Belgrade Holds Fresh Local Elections Amid Fraud Claims
Serbia's capital Belgrade on Sunday held a fresh round of voting in local elections, nearly six months after alleged irregularities and accusations of fraud marred an earlier vote.
Local elections were also taking place in dozens of other municipalities around the country.
President Aleksandar Vucic's governing Serbian Progressive Party (SNS) headed into the polls with momentum, while the opposition "Serbia Against Violence" coalition that challenged the SNS in December has faced infighting.
In December's vote, the opposition won 43 of 110 seats in Belgrade's municipal council to the SNS's 49, but the SNS could not form a government, prompting the re-run.
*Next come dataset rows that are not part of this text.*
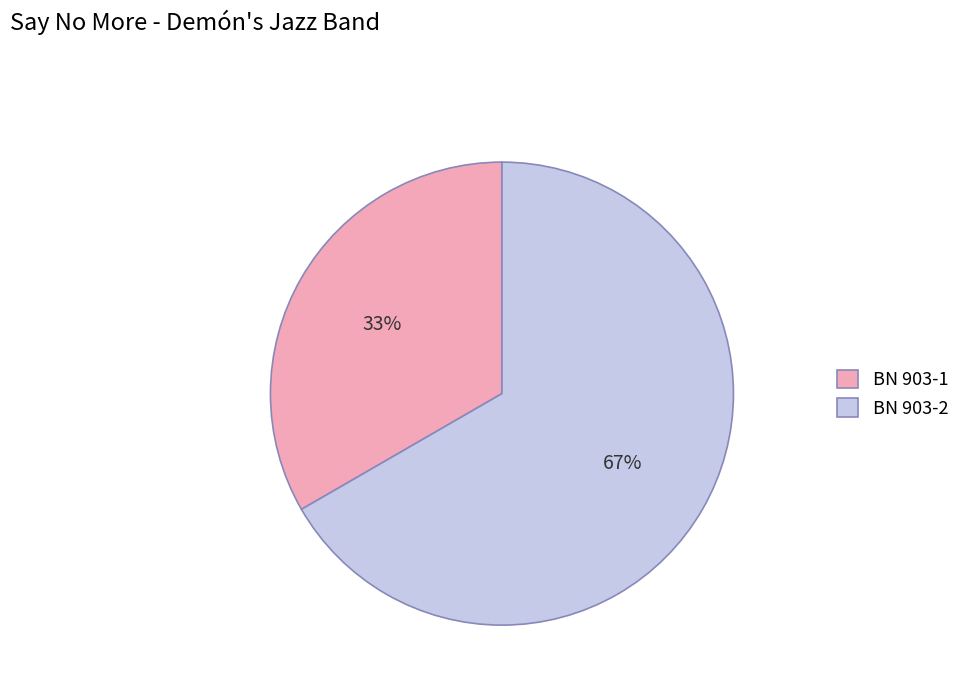

How many segments does this pie chart have?

2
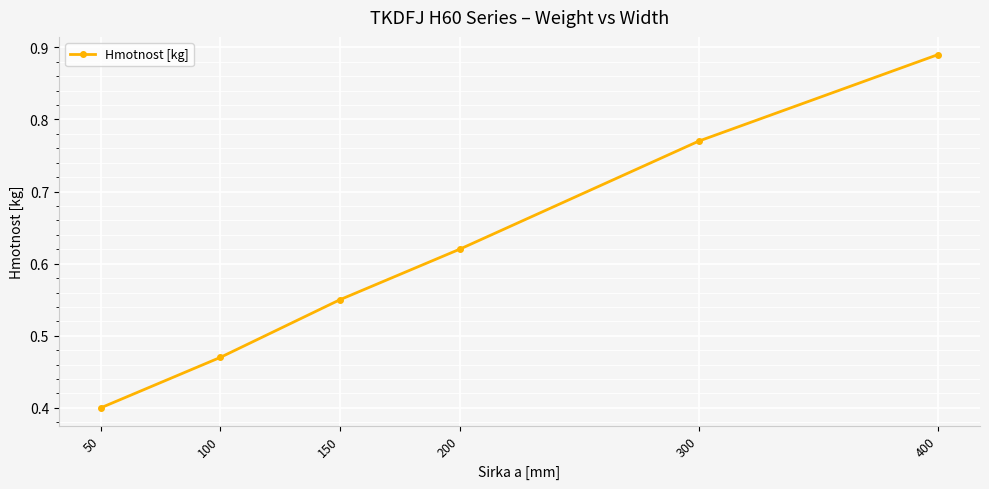

List the labels in order of value, largest first.

400, 300, 200, 150, 100, 50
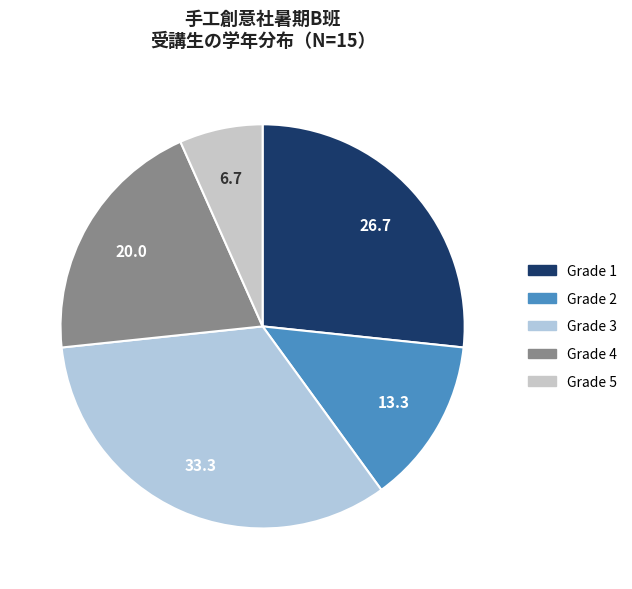

Count the number of slices in the pie.

5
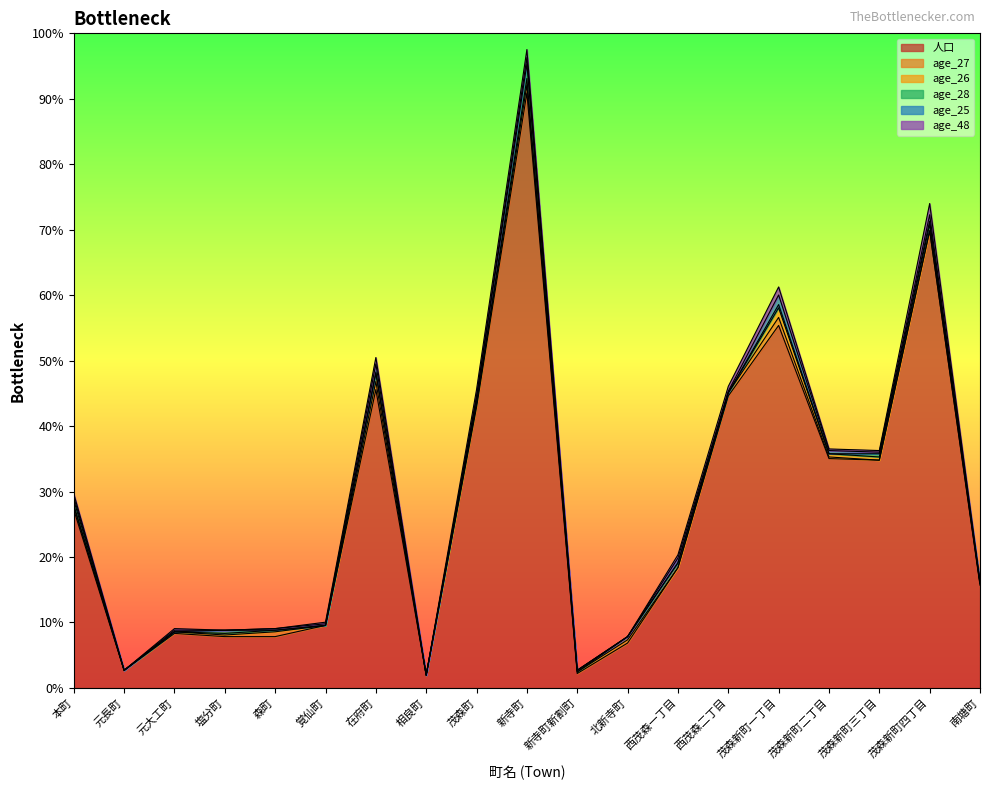

How many values in age_26 are above zero?

12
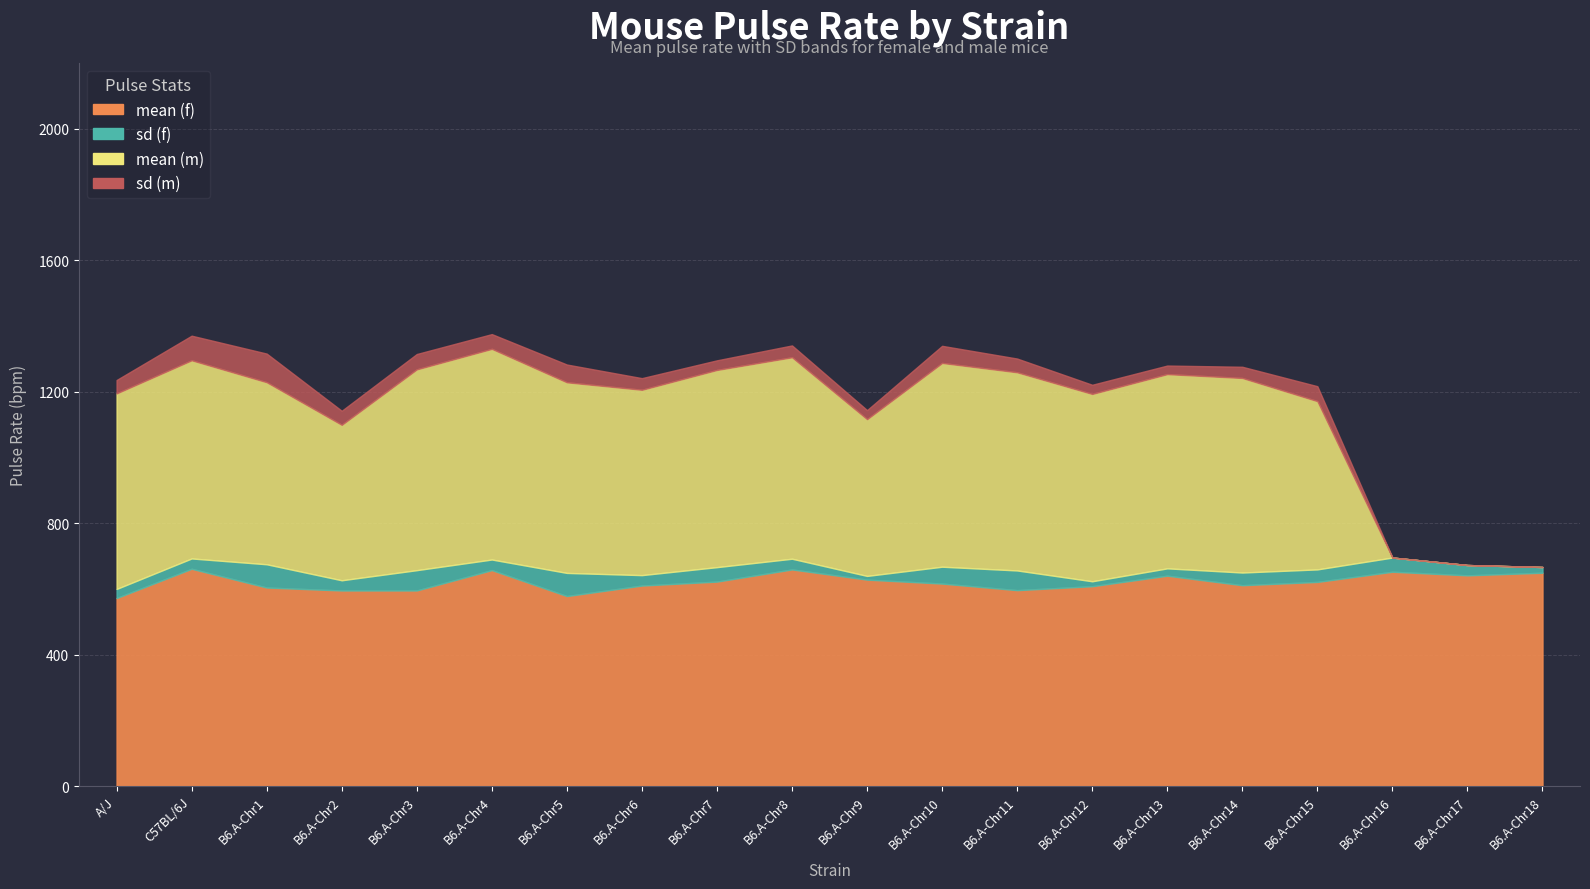

Which category has the lowest value across all series?

B6.A-Chr16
Local elections also took place in dozens of other municipalities.
After December's internationally criticized vote over "irregularities" like "vote buying" and "ballot stuffing", protests rattled Belgrade for weeks, though courts rejected annulling the results.
This time, the fragmented opposition disagreed over possibly boycotting, fueling apathy.
Some local NGOs observing the voting said dozens of irregularities had been noted, including cases of "vote buying", so-called family voting, or double registration of voters.
The symbolic Belgrade vote matters economically, generating 40% of Serbia's GDP. One-fourth of Serbs live in the capital of 1.6 million registered voters.
Vucic pushed a nationalist message after Serbia opposed a UN Srebrenica genocide remembrance day. Legislation prohibited recently moved voters from casting ballots to combat alleged December busing of Bosnian Serb voters.
The "Serbia Against Violence" coalition formed after the 2022 mass shootings sparked large anti-government protests that Vucic dismissed as a "foreign plot".